Flores Antonia, Quon Justin C, Perez Adiel F, Ba Yong
Department of Chemistry and Biochemistry, California State University, Los Angeles, 5151 State University Drive, Los Angeles, CA, 90032, USA.
Eur Biophys J. 2018 Sep;47(6):611-630. doi: 10.1007/s00249-018-1285-3. Epub 2018 Feb 27.
The site-directed spin labeling (SDSL) technique was used to examine the antifreeze mechanisms of type-I antifreeze proteins (AFPs). The effects on the growth of seed ice crystals by the spin-label groups attached to different side chains of the AFPs were observed, and the states of water molecules surrounding the spin-label groups were probed via analyses of variable-temperature (VT) dependent electron paramagnetic resonance (EPR) spectra. The first set of experiments revealed the antifreeze activities of the spin-labeled AFPs at the microscopic level, while the second set of experiments displayed those at the molecular level. The experimental results confirmed the putative ice-binding surface (IBS) of type-I AFPs. The VT EPR spectra indicate that type-I AFPs can inhibit the nucleation of seed ice crystals down to ~ - 20 °C in their aqueous solutions. Thus, the present authors believe that AFPs protect organisms from freezing damage in two ways: (1) inhibiting the nucleation of seed ice crystals, and (2) hindering the growth of seed ice crystals once they have formed. The first mechanism should play a more significant role in protecting against freezing damage among organisms living in cold environments. The VT EPR spectra also revealed that liquid-like water molecules existed around the spin-labeled non-ice-binding side chains of the AFPs frozen within the ice matrices, and ice surrounding the spin-label groups melted at subzero temperatures during the heating process. This manuscript concludes with the proposed model of antifreeze mechanisms of AFPs based on the experimental results.

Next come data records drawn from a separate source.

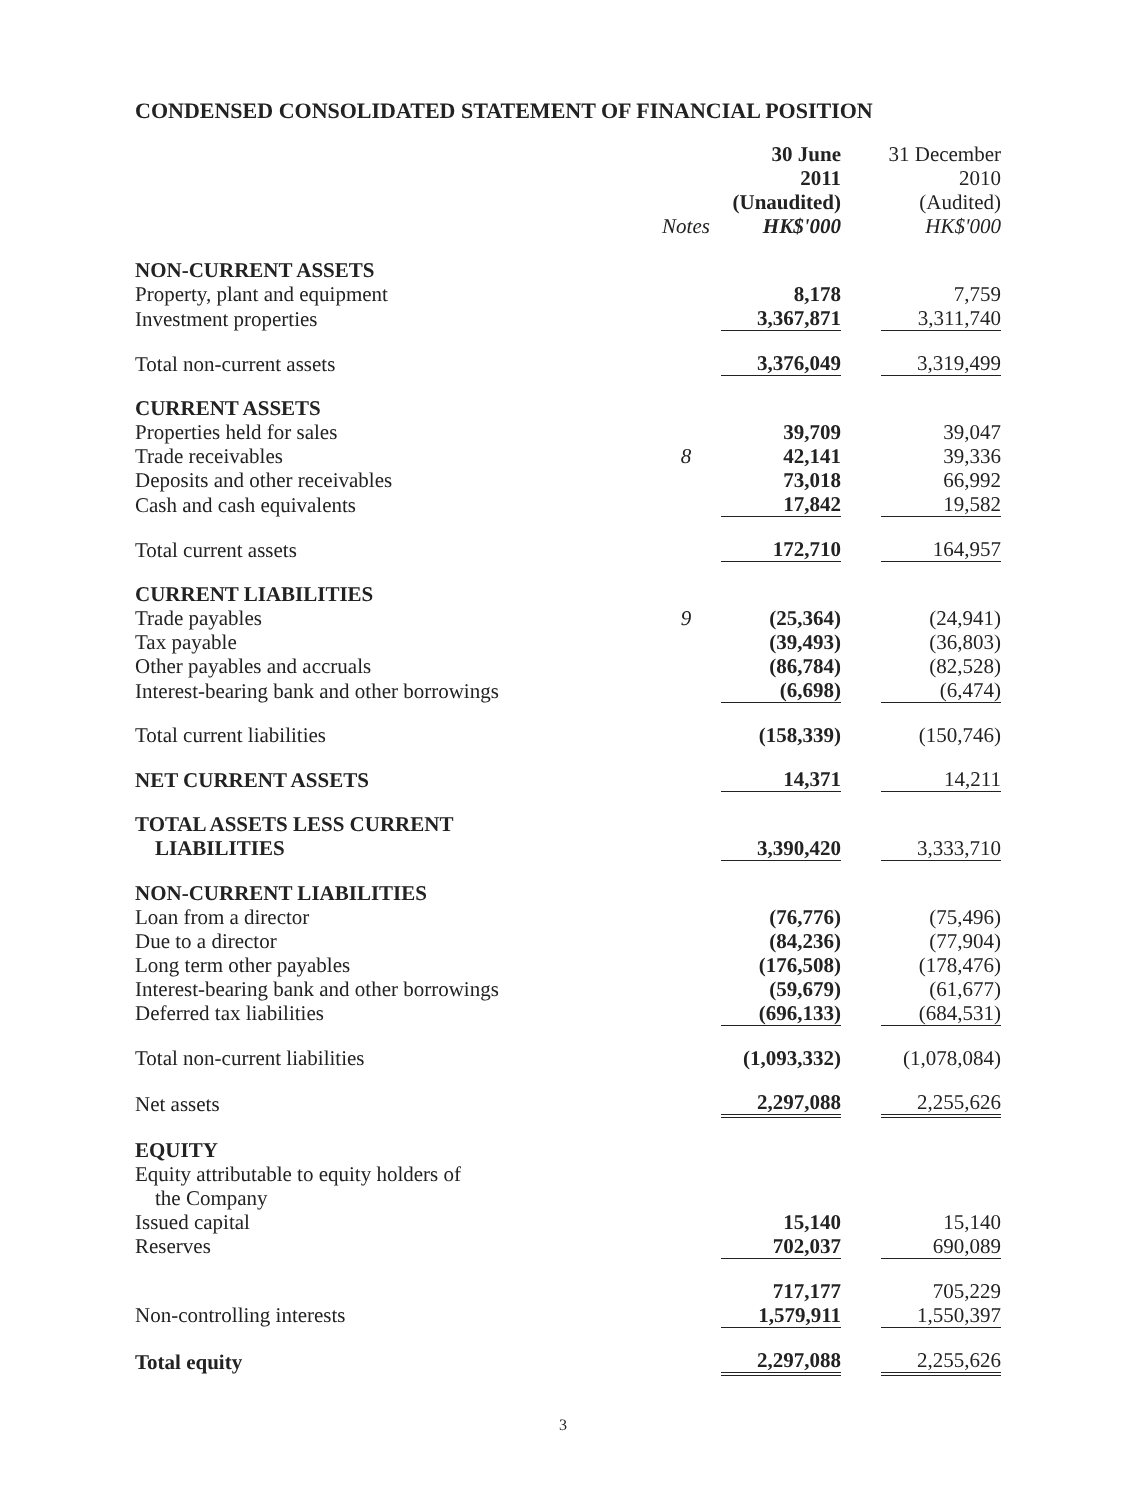CONDENSED CONSOLIDATED STATEMENT OF FINANCIAL POSITION
| | Notes | 30 June 2011 (Unaudited) HK$'000 | | 31 December 2010 (Audited) HK$'000 |
| --- | --- | --- | --- | --- |
| NON-CURRENT ASSETS | | | | |
| Property, plant and equipment | | 8,178 | | 7,759 |
| Investment properties | | 3,367,871 | | 3,311,740 |
| Total non-current assets | | 3,376,049 | | 3,319,499 |
| CURRENT ASSETS | | | | |
| Properties held for sales | | 39,709 | | 39,047 |
| Trade receivables | 8 | 42,141 | | 39,336 |
| Deposits and other receivables | | 73,018 | | 66,992 |
| Cash and cash equivalents | | 17,842 | | 19,582 |
| Total current assets | | 172,710 | | 164,957 |
| CURRENT LIABILITIES | | | | |
| Trade payables | 9 | (25,364) | | (24,941) |
| Tax payable | | (39,493) | | (36,803) |
| Other payables and accruals | | (86,784) | | (82,528) |
| Interest-bearing bank and other borrowings | | (6,698) | | (6,474) |
| Total current liabilities | | (158,339) | | (150,746) |
| NET CURRENT ASSETS | | 14,371 | | 14,211 |
| TOTAL ASSETS LESS CURRENT LIABILITIES | | 3,390,420 | | 3,333,710 |
| NON-CURRENT LIABILITIES | | | | |
| Loan from a director | | (76,776) | | (75,496) |
| Due to a director | | (84,236) | | (77,904) |
| Long term other payables | | (176,508) | | (178,476) |
| Interest-bearing bank and other borrowings | | (59,679) | | (61,677) |
| Deferred tax liabilities | | (696,133) | | (684,531) |
| Total non-current liabilities | | (1,093,332) | | (1,078,084) |
| Net assets | | 2,297,088 | | 2,255,626 |
| EQUITY | | | | |
| Equity attributable to equity holders of the Company | | | | |
| Issued capital | | 15,140 | | 15,140 |
| Reserves | | 702,037 | | 690,089 |
| | | 717,177 | | 705,229 |
| Non-controlling interests | | 1,579,911 | | 1,550,397 |
| Total equity | | 2,297,088 | | 2,255,626 |
3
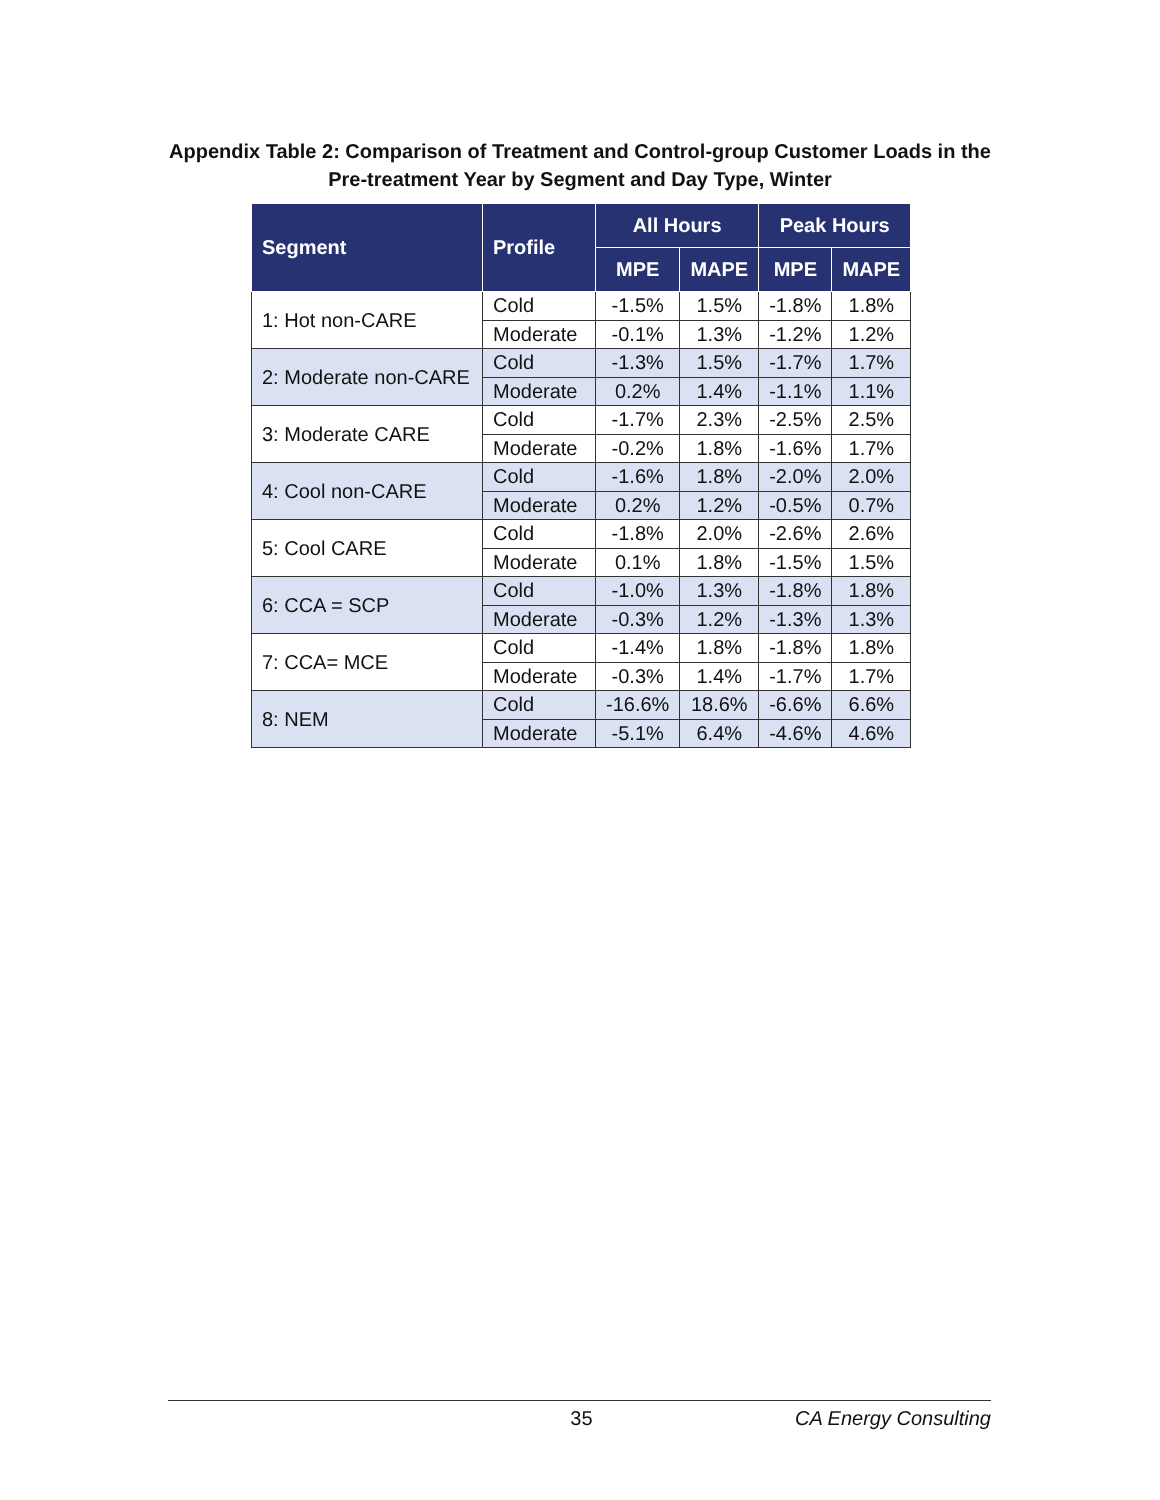Appendix Table 2: Comparison of Treatment and Control-group Customer Loads in the Pre-treatment Year by Segment and Day Type, Winter
| Segment | Profile | All Hours | | Peak Hours | |
| --- | --- | --- | --- | --- | --- |
| | | MPE | MAPE | MPE | MAPE |
| 1: Hot non-CARE | Cold | -1.5% | 1.5% | -1.8% | 1.8% |
| | Moderate | -0.1% | 1.3% | -1.2% | 1.2% |
| 2: Moderate non-CARE | Cold | -1.3% | 1.5% | -1.7% | 1.7% |
| | Moderate | 0.2% | 1.4% | -1.1% | 1.1% |
| 3: Moderate CARE | Cold | -1.7% | 2.3% | -2.5% | 2.5% |
| | Moderate | -0.2% | 1.8% | -1.6% | 1.7% |
| 4: Cool non-CARE | Cold | -1.6% | 1.8% | -2.0% | 2.0% |
| | Moderate | 0.2% | 1.2% | -0.5% | 0.7% |
| 5: Cool CARE | Cold | -1.8% | 2.0% | -2.6% | 2.6% |
| | Moderate | 0.1% | 1.8% | -1.5% | 1.5% |
| 6: CCA = SCP | Cold | -1.0% | 1.3% | -1.8% | 1.8% |
| | Moderate | -0.3% | 1.2% | -1.3% | 1.3% |
| 7: CCA= MCE | Cold | -1.4% | 1.8% | -1.8% | 1.8% |
| | Moderate | -0.3% | 1.4% | -1.7% | 1.7% |
| 8: NEM | Cold | -16.6% | 18.6% | -6.6% | 6.6% |
| | Moderate | -5.1% | 6.4% | -4.6% | 4.6% |
35 CA Energy Consulting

定点自旋标记(SDSL)技术被用于研究I型抗冻蛋白(AFP)的抗冻机制。观察了连接到AFP不同侧链上的自旋标记基团对籽晶冰晶体生长的影响,并通过分析变温(VT)依赖的电子顺磁共振(EPR)光谱来探测自旋标记基团周围水分子的状态。第一组实验揭示了自旋标记AFP在微观层面的抗冻活性,而第二组实验展示了其在分子层面的抗冻活性。实验结果证实了I型AFP假定的冰结合表面(IBS)。VT EPR光谱表明,I型AFP在其水溶液中能够将籽晶冰晶体的成核抑制至约-20°C。因此,本文作者认为AFP通过两种方式保护生物体免受冻害:(1)抑制籽晶冰晶体的成核,以及(2)在籽晶冰晶体形成后阻碍其生长。第一种机制在保护生活在寒冷环境中的生物体免受冻害方面应发挥更重要的作用。VT EPR光谱还显示,在冰基质中冻结的AFP的自旋标记非冰结合侧链周围存在类似液态的水分子,并且在加热过程中,自旋标记基团周围的冰在零下温度下融化。本文基于实验结果提出了AFP抗冻机制的模型作为结论。